From a technical standpoint, the dynamics settings allow for a smooth 60fps v-sync on my system driving 4K with 4xMSAA (you can decide which things are static so you can enforce MSAA constantly rather than having it tweak on the fly - there is no temporal AA here to accumulate sub-pixel accuracy over time) but something about it feels off. I can view my replays and see the locked 60fps presentation often without dropped frames around the areas of concern (and what looks like even time-steps on my fixed-refresh screen) but it feels like a micro-stutter. My best guess at this point is that in the points where I feel it, the car is starting to shake on the track (at speed or over corners) and the more reactive camera causes this oscillation to combine with the framerate in a way that feels like stutter. I have tried changing the Camera Motion Effects but that only appears to change how the chase-cam and HUD shake - inspecting the replays shows the cockpit camera is still bouncing around inside the car whatever this setting is configured as. Something about it feels new and possibly something I'll need to get used to in the high-end vehicles before I can feel comfortable.
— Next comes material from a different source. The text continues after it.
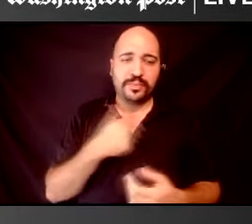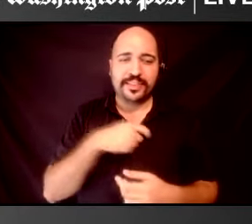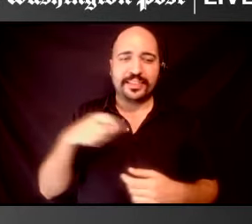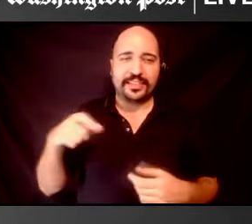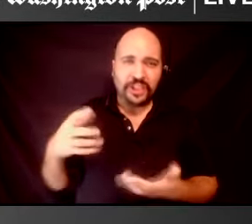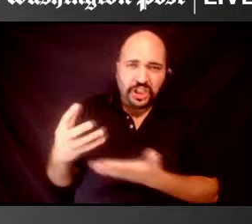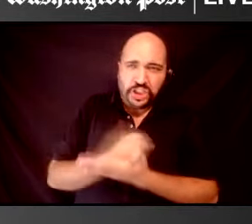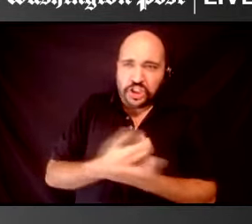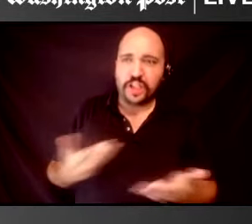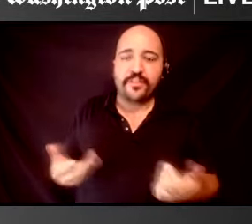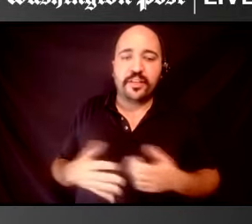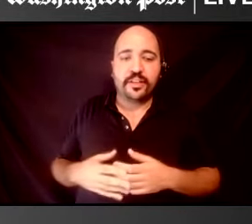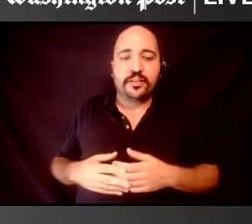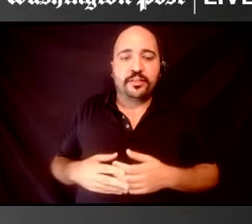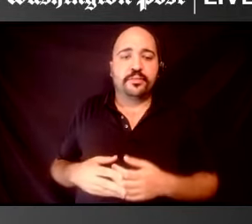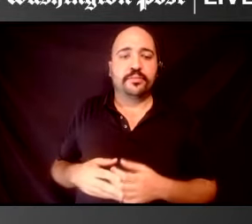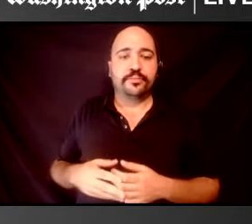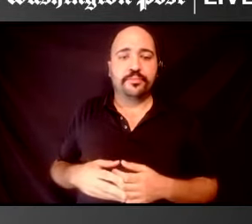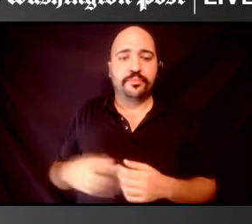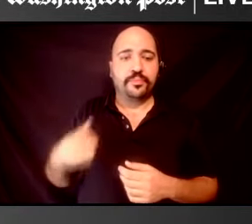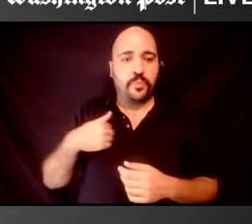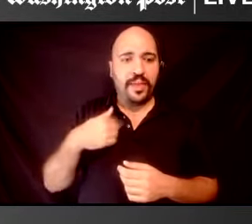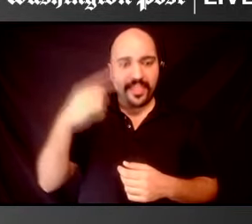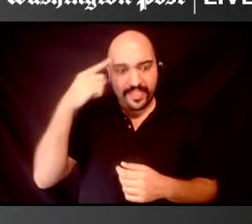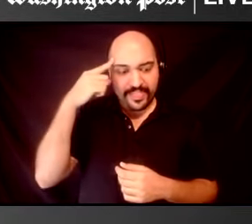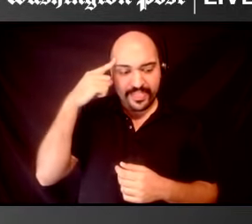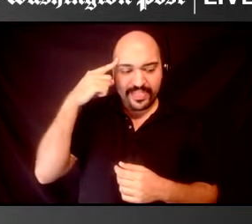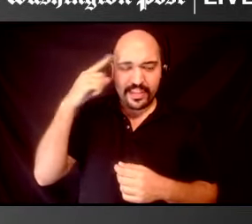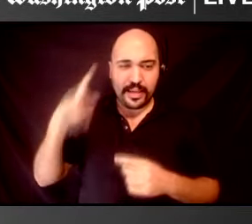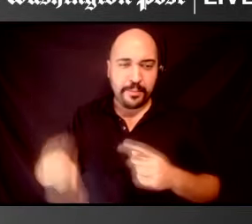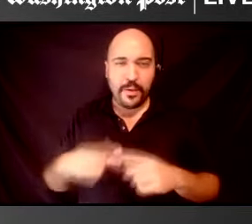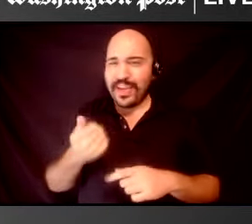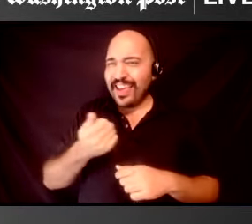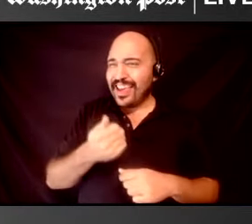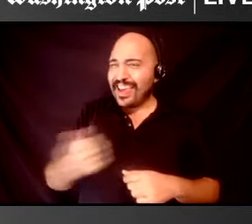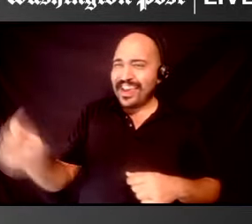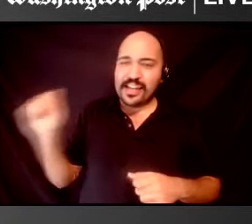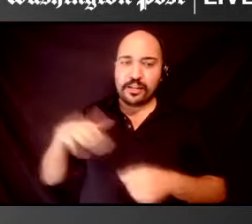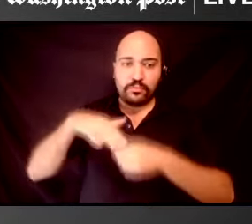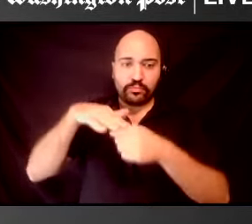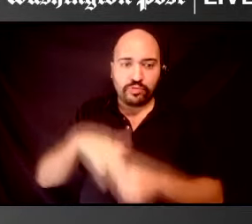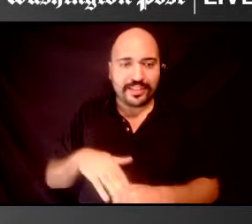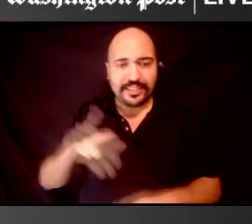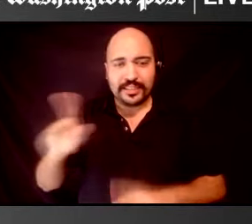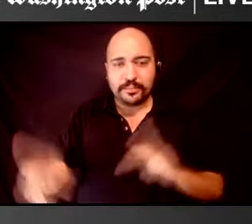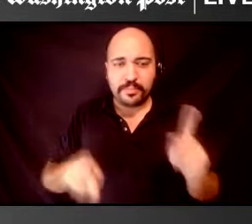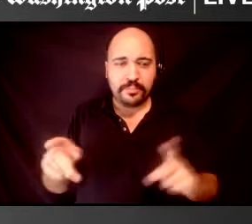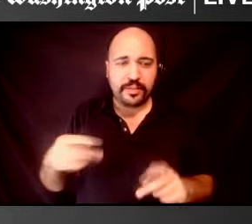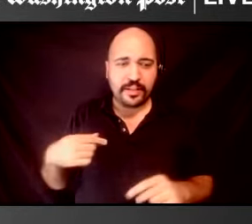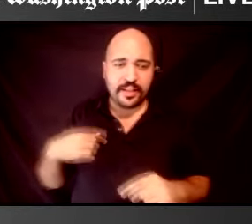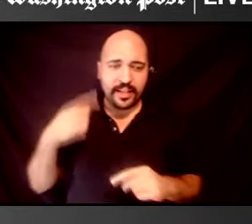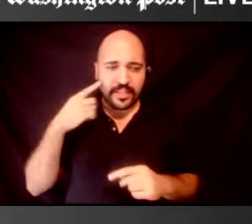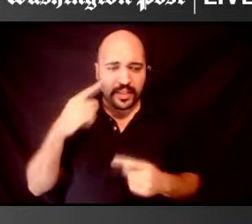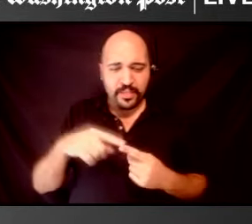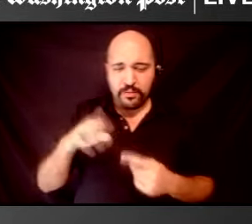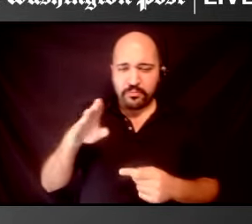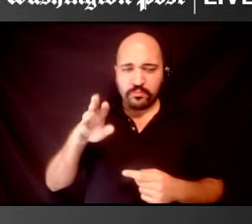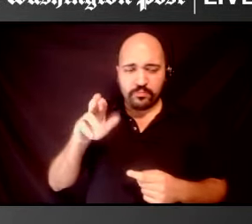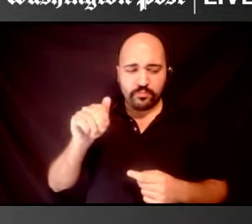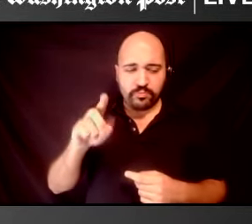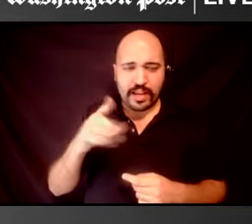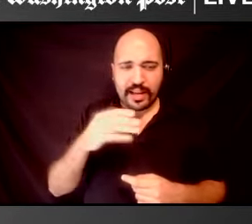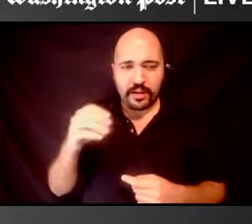when I think about the rights of any oppressed people, I think back to the bread and roses speech, um,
There are also some areas of actual stutter that I'm finding under extended play; perfect 60fps frame pacing that suddenly stalls for 5-6 frames in a row before catching back up, which is hopefully an issue they're tracking and not a sign my CPU isn't fast enough for the simulation. You can see a slightly concerning stall (10 frames long) just before the lap change in the video above but it's very rare that it drops more than an occasional single frame - completely different to the mess that was Forza Horizon 3's launch.

Edit 21/9: So I actually looked at the performance logs to see if I could find what was happening when the GPU stalled out for these up-to-a-dozen-frame blocks in the demo and just having task manager open made it obvious - I need more RAM. Due to my PC being over six years old, the motherboard no longer accepts multiple RAM sticks (again, weeks away from Intel responding to Ryzen and then I pick which system to buy) so I'm stuck on 8GB. Forza (at least with the settings on Ultra-Dynamic) plus OS (nothing else in memory, even video capture turned off) seems to want at least 10GB of RAM so these stutters (as seen above) are from RAM evictions/shuffling to pagefile.

The new more-forward cockpit position option is great, giving just enough of the dash to read the instruments (although a custom-FoV option would be appreciated to give a bit more control) without losing 50% of the screen to rendering the inside of the car. Everything feels good. In this demo there is no customisation, no sense of how the progression is, but as a small taste then it runs, if anything, better than Apex does. There are a few tweaks that should happen before release (icons for the vehicles on the mini-map rather than opaque rectangles is presumably a texture load issue) but this is looking like a solid platform on which they have hopefully built enough tools to keep everyone happy.